- _Study text_:
Commuter railway line in South Wales

The Rhondda line, also known as the Treherbert line, is a commuter railway line in South Wales from Cardiff to Treherbert. The line follows the Merthyr line as far as Pontypridd, where it then diverges to continue along the Rhondda Valley.

==Background==

The line is currently operated by Transport for Wales as part of the Valley Lines network. TfW replaced the previous franchise, Arriva Trains Wales in October 2018.

The first section of the line, as far as Pontypridd, is historically part of the Taff Vale Railway, from Cardiff to Merthyr Tydfil. At Pontypridd the Rhondda branch diverges and follows the course of the Rhondda Valley. It was single-tracked beyond Porth in the early 1980s, just prior to the commencement of the revival of the Valley Lines network. By 1986 a passing loop was constructed at Ystrad Rhondda station (itself newly built, with the original station of that name renamed Ton Pentre), to enable a half-hourly service to be introduced by British Rail. Another new station was opened at Ynyswen on the same day.

In March 2007 it was announced that platforms on the branch are to be lengthened to enable 6 car trains to run, together with leasing of an additional eight Class 150s for the whole network. This has been completed.

The line between Treherbert and Porth was closed between 21 and 24 January 2018 due to a landslip on the railway line. A replacement bus service ran whilst Network Rail cleared the line.

- _Recorded information_:
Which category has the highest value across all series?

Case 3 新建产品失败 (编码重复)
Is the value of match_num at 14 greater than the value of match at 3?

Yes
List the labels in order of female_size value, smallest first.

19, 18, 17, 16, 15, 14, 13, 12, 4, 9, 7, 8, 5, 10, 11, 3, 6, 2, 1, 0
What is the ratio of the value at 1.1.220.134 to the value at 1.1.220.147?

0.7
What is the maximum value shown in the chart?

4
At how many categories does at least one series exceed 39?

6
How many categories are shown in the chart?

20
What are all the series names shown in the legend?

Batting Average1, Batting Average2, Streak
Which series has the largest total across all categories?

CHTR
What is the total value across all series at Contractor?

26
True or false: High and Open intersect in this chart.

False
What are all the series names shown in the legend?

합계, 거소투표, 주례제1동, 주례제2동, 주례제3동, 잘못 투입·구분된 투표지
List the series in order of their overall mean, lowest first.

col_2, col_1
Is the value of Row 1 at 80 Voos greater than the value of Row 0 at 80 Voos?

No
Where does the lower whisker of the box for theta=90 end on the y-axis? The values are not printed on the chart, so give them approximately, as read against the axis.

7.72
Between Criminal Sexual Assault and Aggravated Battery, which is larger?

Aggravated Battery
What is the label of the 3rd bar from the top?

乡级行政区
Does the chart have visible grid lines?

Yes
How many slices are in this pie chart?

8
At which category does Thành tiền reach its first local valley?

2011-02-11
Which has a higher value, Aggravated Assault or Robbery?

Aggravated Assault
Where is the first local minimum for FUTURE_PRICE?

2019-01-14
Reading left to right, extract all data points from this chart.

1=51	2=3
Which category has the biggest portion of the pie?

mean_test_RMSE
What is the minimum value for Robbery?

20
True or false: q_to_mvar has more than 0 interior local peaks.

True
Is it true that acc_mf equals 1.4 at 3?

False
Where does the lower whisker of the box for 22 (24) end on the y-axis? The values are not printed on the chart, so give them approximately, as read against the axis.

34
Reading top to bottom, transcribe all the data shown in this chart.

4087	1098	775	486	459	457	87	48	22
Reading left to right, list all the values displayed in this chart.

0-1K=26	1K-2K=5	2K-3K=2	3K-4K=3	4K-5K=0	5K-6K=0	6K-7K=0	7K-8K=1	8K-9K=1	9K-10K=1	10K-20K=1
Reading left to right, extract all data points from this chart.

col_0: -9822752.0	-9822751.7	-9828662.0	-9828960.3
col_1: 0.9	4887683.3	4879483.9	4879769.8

- _What this task involves_: Write out the Rhondda line text between "The first section" and "has been completed.", inclusive, swapping "passing loop" for "crossing loop". The listing was taken from a different source than the text.

- _Task output_:
The first section of the line, as far as Pontypridd, is historically part of the Taff Vale Railway, from Cardiff to Merthyr Tydfil. At Pontypridd the Rhondda branch diverges and follows the course of the Rhondda Valley. It was single-tracked beyond Porth in the early 1980s, just prior to the commencement of the revival of the Valley Lines network. By 1986 a crossing loop was constructed at Ystrad Rhondda station (itself newly built, with the original station of that name renamed Ton Pentre), to enable a half-hourly service to be introduced by British Rail. Another new station was opened at Ynyswen on the same day.

In March 2007 it was announced that platforms on the branch are to be lengthened to enable 6 car trains to run, together with leasing of an additional eight Class 150s for the whole network. This has been completed.